Abu Dhabi, UAESunday 27 September 2020

Dubai Airshow: Inside the one part of a fighter jet that cannot fail

New seat ejector favoured by the US Air Force on display at the event

The new set ejector put to the test. Courtesy Collins Aerospace
The new set ejector put to the test. Courtesy Collins Aerospace

A fighter pilot is hurtling over enemy territory on a top-secret mission. Air defences hit the jet and the plane goes down. Now there is one part of the jet that simply cannot fail.

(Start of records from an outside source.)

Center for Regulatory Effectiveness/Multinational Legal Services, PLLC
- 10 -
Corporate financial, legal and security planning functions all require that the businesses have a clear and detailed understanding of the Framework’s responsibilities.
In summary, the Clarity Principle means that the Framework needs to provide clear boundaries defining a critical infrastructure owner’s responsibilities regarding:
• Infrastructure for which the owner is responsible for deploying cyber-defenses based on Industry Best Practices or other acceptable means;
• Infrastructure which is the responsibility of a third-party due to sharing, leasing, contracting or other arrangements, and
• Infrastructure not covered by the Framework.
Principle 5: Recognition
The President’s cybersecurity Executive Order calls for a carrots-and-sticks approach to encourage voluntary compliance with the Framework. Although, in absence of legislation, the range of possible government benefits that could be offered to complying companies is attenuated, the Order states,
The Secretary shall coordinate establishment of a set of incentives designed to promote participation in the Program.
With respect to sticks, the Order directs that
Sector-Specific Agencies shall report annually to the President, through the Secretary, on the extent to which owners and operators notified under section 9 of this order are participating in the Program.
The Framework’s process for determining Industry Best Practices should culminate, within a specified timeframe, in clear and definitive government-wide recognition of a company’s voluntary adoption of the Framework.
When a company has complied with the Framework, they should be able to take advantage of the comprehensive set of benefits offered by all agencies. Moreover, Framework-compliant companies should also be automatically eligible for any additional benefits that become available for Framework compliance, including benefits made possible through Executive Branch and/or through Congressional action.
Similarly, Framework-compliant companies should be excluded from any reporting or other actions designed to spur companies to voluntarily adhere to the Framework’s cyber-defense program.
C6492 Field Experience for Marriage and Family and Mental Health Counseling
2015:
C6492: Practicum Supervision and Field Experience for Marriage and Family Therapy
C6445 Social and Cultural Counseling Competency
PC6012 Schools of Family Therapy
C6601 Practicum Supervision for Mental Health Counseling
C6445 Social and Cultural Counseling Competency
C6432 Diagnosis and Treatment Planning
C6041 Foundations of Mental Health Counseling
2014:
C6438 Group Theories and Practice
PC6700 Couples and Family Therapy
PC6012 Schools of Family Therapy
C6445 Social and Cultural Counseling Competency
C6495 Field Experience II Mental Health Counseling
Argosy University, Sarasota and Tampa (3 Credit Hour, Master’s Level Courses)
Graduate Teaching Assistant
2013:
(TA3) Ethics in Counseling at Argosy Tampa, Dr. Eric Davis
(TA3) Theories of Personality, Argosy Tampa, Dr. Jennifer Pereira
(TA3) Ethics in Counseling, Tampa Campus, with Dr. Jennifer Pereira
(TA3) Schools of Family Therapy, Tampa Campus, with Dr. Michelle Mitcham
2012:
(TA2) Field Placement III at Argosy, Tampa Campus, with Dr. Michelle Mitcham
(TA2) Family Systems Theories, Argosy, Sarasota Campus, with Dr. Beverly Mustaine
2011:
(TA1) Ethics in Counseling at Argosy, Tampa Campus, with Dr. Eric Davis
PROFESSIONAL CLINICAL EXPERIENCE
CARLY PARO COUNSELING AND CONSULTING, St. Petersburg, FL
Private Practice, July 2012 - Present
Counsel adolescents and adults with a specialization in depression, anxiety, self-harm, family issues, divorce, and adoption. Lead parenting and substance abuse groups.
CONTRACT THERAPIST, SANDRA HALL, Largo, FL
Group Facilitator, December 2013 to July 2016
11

Ejector seats seemed to be the most unloved element at the Dubai Airshow on Tuesday. Most people were carried away by missiles, drones and double-decker passenger planes littered across Dubai World Central's aprons and exhibition spaces. But ejectors are arguably the most important part of an aircraft.

Roy Cooper / The National
Roy Cooper / The National

The US Air Force only a few weeks ago ordered thousands of them. In one of the biggest upgrades in decades, it will fit thousands of fighter jets with new ejector seats. The American defence company Collins Aerospace won the huge contract with its “aces five”.

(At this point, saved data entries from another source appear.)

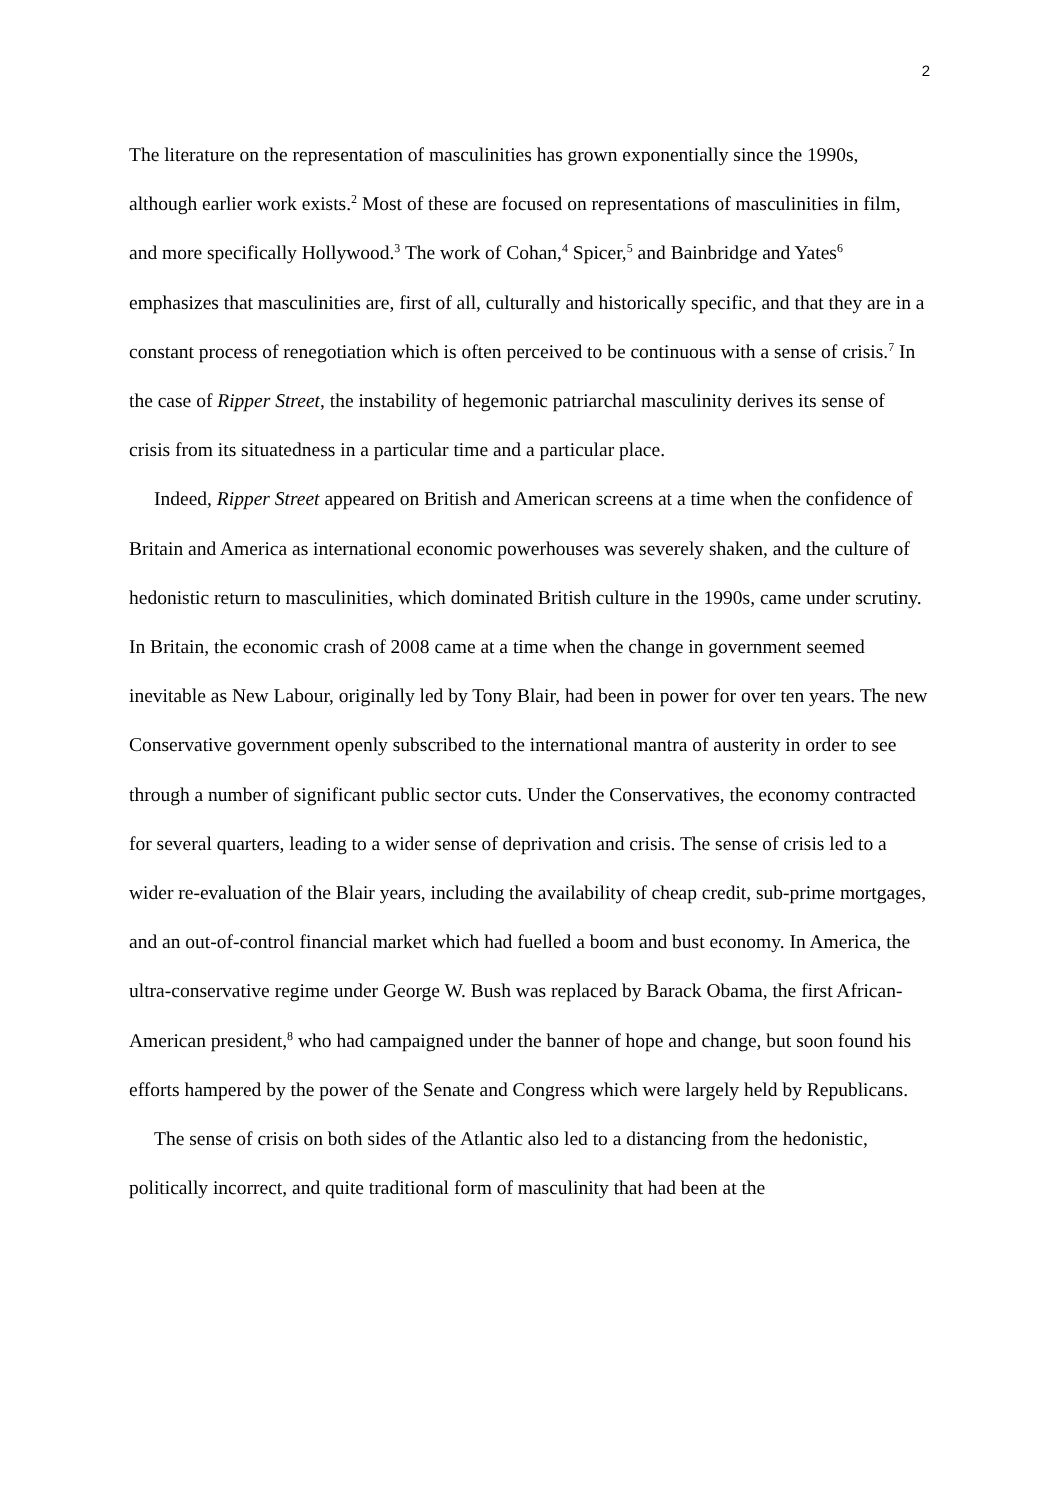2
The literature on the representation of masculinities has grown exponentially since the 1990s, although earlier work exists.<sup>2</sup> Most of these are focused on representations of masculinities in film, and more specifically Hollywood.<sup>3</sup> The work of Cohan,<sup>4</sup> Spicer,<sup>5</sup> and Bainbridge and Yates<sup>6</sup> emphasizes that masculinities are, first of all, culturally and historically specific, and that they are in a constant process of renegotiation which is often perceived to be continuous with a sense of crisis.<sup>7</sup> In the case of Ripper Street, the instability of hegemonic patriarchal masculinity derives its sense of crisis from its situatedness in a particular time and a particular place.
Indeed, Ripper Street appeared on British and American screens at a time when the confidence of Britain and America as international economic powerhouses was severely shaken, and the culture of hedonistic return to masculinities, which dominated British culture in the 1990s, came under scrutiny. In Britain, the economic crash of 2008 came at a time when the change in government seemed inevitable as New Labour, originally led by Tony Blair, had been in power for over ten years. The new Conservative government openly subscribed to the international mantra of austerity in order to see through a number of significant public sector cuts. Under the Conservatives, the economy contracted for several quarters, leading to a wider sense of deprivation and crisis. The sense of crisis led to a wider re-evaluation of the Blair years, including the availability of cheap credit, sub-prime mortgages, and an out-of-control financial market which had fuelled a boom and bust economy. In America, the ultra-conservative regime under George W. Bush was replaced by Barack Obama, the first African-American president,<sup>8</sup> who had campaigned under the banner of hope and change, but soon found his efforts hampered by the power of the Senate and Congress which were largely held by Republicans.
The sense of crisis on both sides of the Atlantic also led to a distancing from the hedonistic, politically incorrect, and quite traditional form of masculinity that had been at the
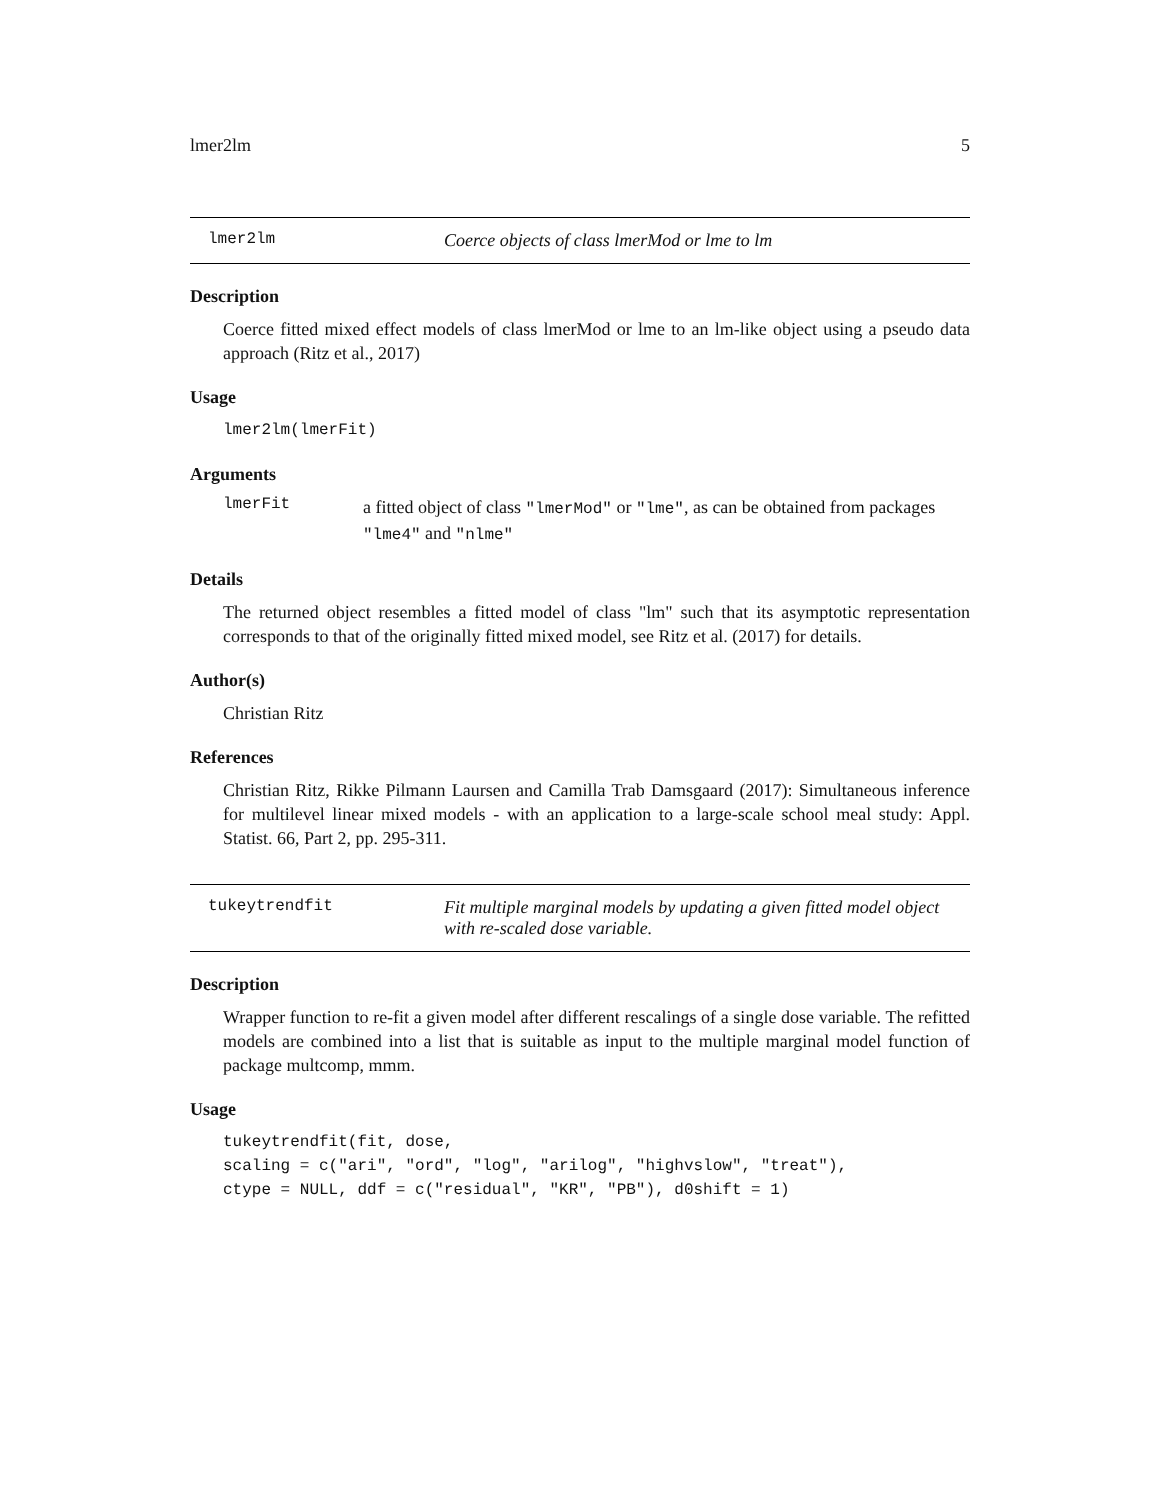lmer2lm 5
lmer2lm Coerce objects of class lmerMod or lme to lm
Description
Coerce fitted mixed effect models of class lmerMod or lme to an lm-like object using a pseudo data approach (Ritz et al., 2017)
Usage
lmer2lm(lmerFit)
Arguments
lmerFit
a fitted object of class "lmerMod" or "lme", as can be obtained from packages "lme4" and "nlme"
Details
The returned object resembles a fitted model of class "lm" such that its asymptotic representation corresponds to that of the originally fitted mixed model, see Ritz et al. (2017) for details.
Author(s)
Christian Ritz
References
Christian Ritz, Rikke Pilmann Laursen and Camilla Trab Damsgaard (2017): Simultaneous inference for multilevel linear mixed models - with an application to a large-scale school meal study: Appl. Statist. 66, Part 2, pp. 295-311.
tukeytrendfit Fit multiple marginal models by updating a given fitted model object with re-scaled dose variable.
Description
Wrapper function to re-fit a given model after different rescalings of a single dose variable. The refitted models are combined into a list that is suitable as input to the multiple marginal model function of package multcomp, mmm.
Usage
tukeytrendfit(fit, dose,
scaling = c("ari", "ord", "log", "arilog", "highvslow", "treat"),
ctype = NULL, ddf = c("residual", "KR", "PB"), d0shift = 1)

“Pilots fly over hostile places so you need to be able to hit the ground in a condition to escape and evade capture,” said Don Borchelt, director of business development and a former US fighter pilot.

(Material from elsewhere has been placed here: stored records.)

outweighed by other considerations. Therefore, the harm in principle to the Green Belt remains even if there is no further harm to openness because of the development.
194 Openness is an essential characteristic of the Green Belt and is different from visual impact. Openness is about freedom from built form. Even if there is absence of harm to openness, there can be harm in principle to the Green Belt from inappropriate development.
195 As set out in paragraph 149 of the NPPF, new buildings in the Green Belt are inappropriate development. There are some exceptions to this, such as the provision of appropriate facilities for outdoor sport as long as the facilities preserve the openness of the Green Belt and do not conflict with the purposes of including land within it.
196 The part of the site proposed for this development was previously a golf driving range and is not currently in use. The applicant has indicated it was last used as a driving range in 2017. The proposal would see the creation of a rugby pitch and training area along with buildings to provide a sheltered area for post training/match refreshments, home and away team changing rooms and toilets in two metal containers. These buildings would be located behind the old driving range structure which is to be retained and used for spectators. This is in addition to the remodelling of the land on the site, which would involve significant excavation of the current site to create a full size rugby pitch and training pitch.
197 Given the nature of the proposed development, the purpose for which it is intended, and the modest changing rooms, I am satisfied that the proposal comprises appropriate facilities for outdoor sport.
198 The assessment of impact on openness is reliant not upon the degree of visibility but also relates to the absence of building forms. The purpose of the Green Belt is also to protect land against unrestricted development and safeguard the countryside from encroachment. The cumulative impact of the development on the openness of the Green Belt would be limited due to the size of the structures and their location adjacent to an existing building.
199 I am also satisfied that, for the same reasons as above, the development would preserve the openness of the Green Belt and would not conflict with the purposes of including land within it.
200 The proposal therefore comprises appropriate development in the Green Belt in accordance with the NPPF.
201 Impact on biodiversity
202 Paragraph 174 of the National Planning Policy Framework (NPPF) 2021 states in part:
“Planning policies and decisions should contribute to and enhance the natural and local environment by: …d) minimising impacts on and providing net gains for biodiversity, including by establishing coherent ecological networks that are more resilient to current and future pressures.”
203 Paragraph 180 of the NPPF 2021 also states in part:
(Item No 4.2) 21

The scenario is relatively simple. Pilots pull on a lever when flying no lower than 1,524 metres and no faster than 1,100kph. The pilot’s canopy flies off, a catapult forces the seat up before a rocket takes over and throws the pilot out and forwards and the parachute opens up. The whole process is over within seconds but pilots can be exposed to G-Force 12 – meaning twelve times the weight of your body.

“Everything else in the plane can fail. Never the ejector seat,” said John Hampton, Collins Aerospace chief engineer on the project. “That’s your last chance.”

The seat being replaced by the US has been used since 1978 and is credited with saving more than 650 lives. But the upgrade also aims to drastically reduce injuries caused to pilots during the descent. “Now we can save the life and also reduce injuries," said Mr Borchelt.

The reason for the upgrade is that pilots today wear much heavier helmets because of advanced electronics so a special support has been made to cradle the head if a pilot ejects. New arm and leg restraints prevent injuries caused by flailing limbs. The seat additionally comes with a new parachute that allows for a slower descent, and more control means pilots can avoid power lines or trees.

“You need to hit the air as slow as you can,” said Mr Borchelt. “And hold on tight to the ejection handle to prevent flailing injuries from wind blast. Wind blast can cause dislocation and even death.”

Officials would not reveal a precise cost for the seat apart from saying in the region of six figures in dollar terms.

Mr Borchelt spent about 20 years flying the F15 for the US but never had to bail out. Still his advice is simple. “Don’t delay the decision,” he said. “You bail.”